# HELP::ethernet controller driver



## keisha_cervs (Aug 5, 2007)

ethernet controller driver for my Compaq Presario 2500

and please include also my infrared driver.. pleeeeeeae

thanks..


----------



## quizme1220 (Sep 21, 2004)

Since you didn't give your computer specs this link may/may not help with the ethernet driver you need http://h10025.www1.hp.com/ewfrf/wc/softwareList?os=228&lc=en&cc=us&dlc=en&product=385154.


----------



## keisha_cervs (Aug 5, 2007)

havn't giv any specs bcoz m not so sure with what are the one's installed in my notebook. sorry, newbies here.
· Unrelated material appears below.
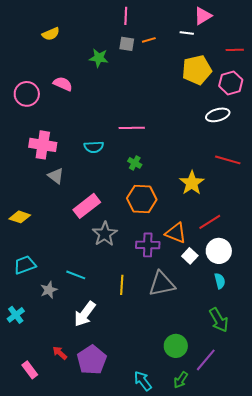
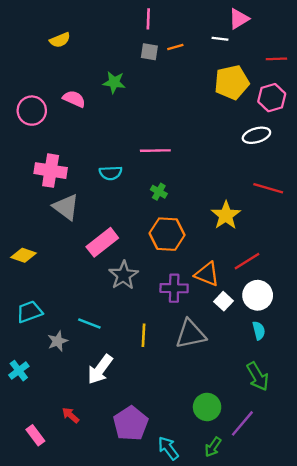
green star: (99, 58) -> (114, 82), moved
gray triangle: (56, 176) -> (66, 207), size x1.4
purple pentagon: (92, 360) -> (131, 423), moved

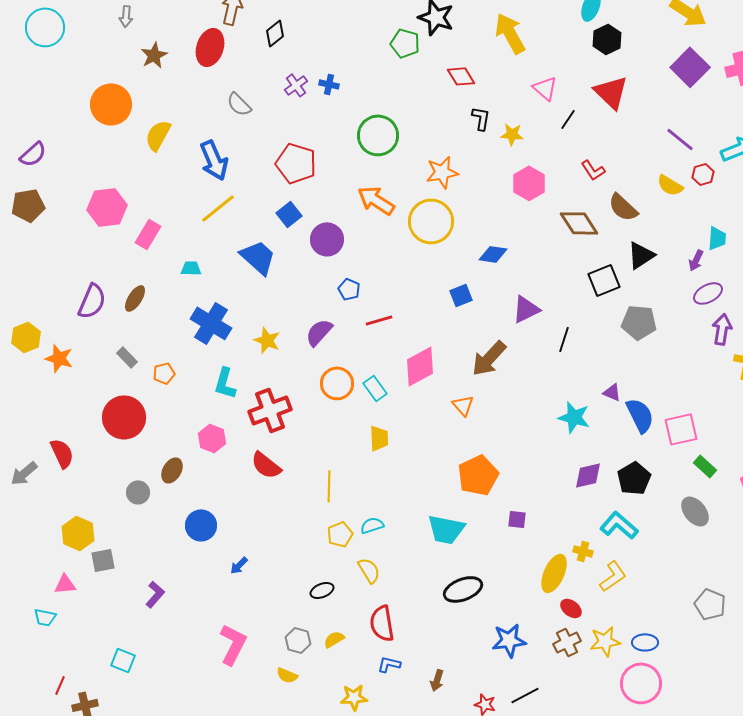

but i guess this would help you know it.

fax/modem: integrated v.90/v.92 56kb modem(RJ-11 connector)
i guess its by broadcom

network card: integrated 10/100BASE-T ethernet LAN (RJ-45 connector)
wireless connectivity: integrated 54g wireless LAN (see disclaimer)


----------



## keisha_cervs (Aug 5, 2007)

network card is by broadcom i guess


----------



## BCCOMP (Jul 9, 2007)

Hi, Keisha Cervs,
Welcome to the forum.
Quizme1220 is asking p/n or service tag number for this laptop. We need it to narrow down your search. Also need to know what OS is installed. You have a wireless ethernet and a hardwired ethernet controller which drivers are you looking for? Also your infared does not need a driver, your OS should install it automatically (I would think). If it is not functional it is probably disabled in you BIOS (this is the default setting). You should only enable this if you are going to use an infared device. Please supplies us with the requested info.
Thanks,
Bill


----------